_作業指示 1_
下のウイスキーの文章のうち、「Posted by あそんでんだー」を含む語句で始まり「宮城峡ウイスキーは、宮城峡醸造所の複数のモルトをまぜて作ります。」で終わる部分を、一字も変えずに書き出してください。
_作業指示 2_
下のウイスキーの文章をもとに、次の問いに答えてください。
(a) 竹鶴は、どこのモルトを混ぜたものらしいとされていますか。
(b) 余市ウイスキーは何を混ぜて作りますか。
(c) 新商品の候補として挙げられているシングルモルトは何年ものですか。

_読む文章_
========================================================================

竹鶴は余市と宮城峡のモルトを混ぜたのもらしいです。

http://www.nikka.com/products/malt/taketsuru/brand/index.html


フロム・ザ・バレルは、マリッジだけど、たぶん、余市か宮城峡(もしくは余市と宮城峡)とどっかのグレーンを足したもの。

http://www.nikka.com/products/blended/fromthebarrel/


余市がなくなるわけではなく、原酒として余市での醸造は続く(ハズ)。
では、新商品とは何?となるけど、500mlでていたようなバッティングか、
余市で醸造した原酒をベースとしたブレンドか、17年か18年のシングルモルトを出すかです。

余市醸造所が閉鎖なら、管理人の推察のとおり。
Posted by あそんでんだー at 2015年06月11日 23:39
ちょっと混同しているようですね。
 余市と宮城峡というのは、商品名でもあり、醸造所名でもあります。
 余市ウイスキーは、余市醸造所の複数のモルトをまぜて作ります。
 宮城峡ウイスキーは、宮城峡醸造所の複数のモルトをまぜて作ります。

========================================================================

_表示情報_
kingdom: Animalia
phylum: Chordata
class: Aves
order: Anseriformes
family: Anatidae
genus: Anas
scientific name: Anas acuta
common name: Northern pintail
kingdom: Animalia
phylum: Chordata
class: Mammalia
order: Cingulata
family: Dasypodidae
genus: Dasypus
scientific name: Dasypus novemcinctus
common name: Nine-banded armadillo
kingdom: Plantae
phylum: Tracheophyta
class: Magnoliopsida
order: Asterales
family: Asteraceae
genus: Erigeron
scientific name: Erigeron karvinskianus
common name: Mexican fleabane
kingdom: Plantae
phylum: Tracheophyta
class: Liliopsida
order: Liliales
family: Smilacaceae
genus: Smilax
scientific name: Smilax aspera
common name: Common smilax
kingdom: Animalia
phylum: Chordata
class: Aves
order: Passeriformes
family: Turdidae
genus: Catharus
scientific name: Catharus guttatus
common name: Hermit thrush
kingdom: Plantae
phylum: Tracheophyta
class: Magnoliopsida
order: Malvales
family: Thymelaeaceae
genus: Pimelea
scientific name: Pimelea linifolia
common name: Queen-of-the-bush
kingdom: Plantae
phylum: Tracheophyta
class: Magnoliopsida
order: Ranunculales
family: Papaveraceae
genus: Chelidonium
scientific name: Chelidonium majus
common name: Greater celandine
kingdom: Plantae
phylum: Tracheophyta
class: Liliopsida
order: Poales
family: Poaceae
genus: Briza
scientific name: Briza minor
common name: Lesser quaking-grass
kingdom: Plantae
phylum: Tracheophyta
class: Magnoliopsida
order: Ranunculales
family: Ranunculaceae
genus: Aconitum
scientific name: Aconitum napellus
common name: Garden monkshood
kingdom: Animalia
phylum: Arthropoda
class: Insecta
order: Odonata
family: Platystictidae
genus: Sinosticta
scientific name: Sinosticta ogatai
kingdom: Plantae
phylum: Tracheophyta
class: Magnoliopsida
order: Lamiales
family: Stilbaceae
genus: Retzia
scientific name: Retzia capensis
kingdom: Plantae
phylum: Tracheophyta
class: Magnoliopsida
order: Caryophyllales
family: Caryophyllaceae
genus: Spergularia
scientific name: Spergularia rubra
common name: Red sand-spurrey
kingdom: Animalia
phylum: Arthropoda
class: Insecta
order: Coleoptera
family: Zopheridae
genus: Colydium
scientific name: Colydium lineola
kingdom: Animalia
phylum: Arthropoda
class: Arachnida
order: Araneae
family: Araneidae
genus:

========================================================================

_回答 1_
Posted by あそんでんだー at 2015年06月11日 23:39
ちょっと混同しているようですね。
 余市と宮城峡というのは、商品名でもあり、醸造所名でもあります。
 余市ウイスキーは、余市醸造所の複数のモルトをまぜて作ります。
 宮城峡ウイスキーは、宮城峡醸造所の複数のモルトをまぜて作ります。

_回答 2_
(a) 余市と宮城峡のモルト
(b) 余市醸造所の複数のモルト
(c) 17年か18年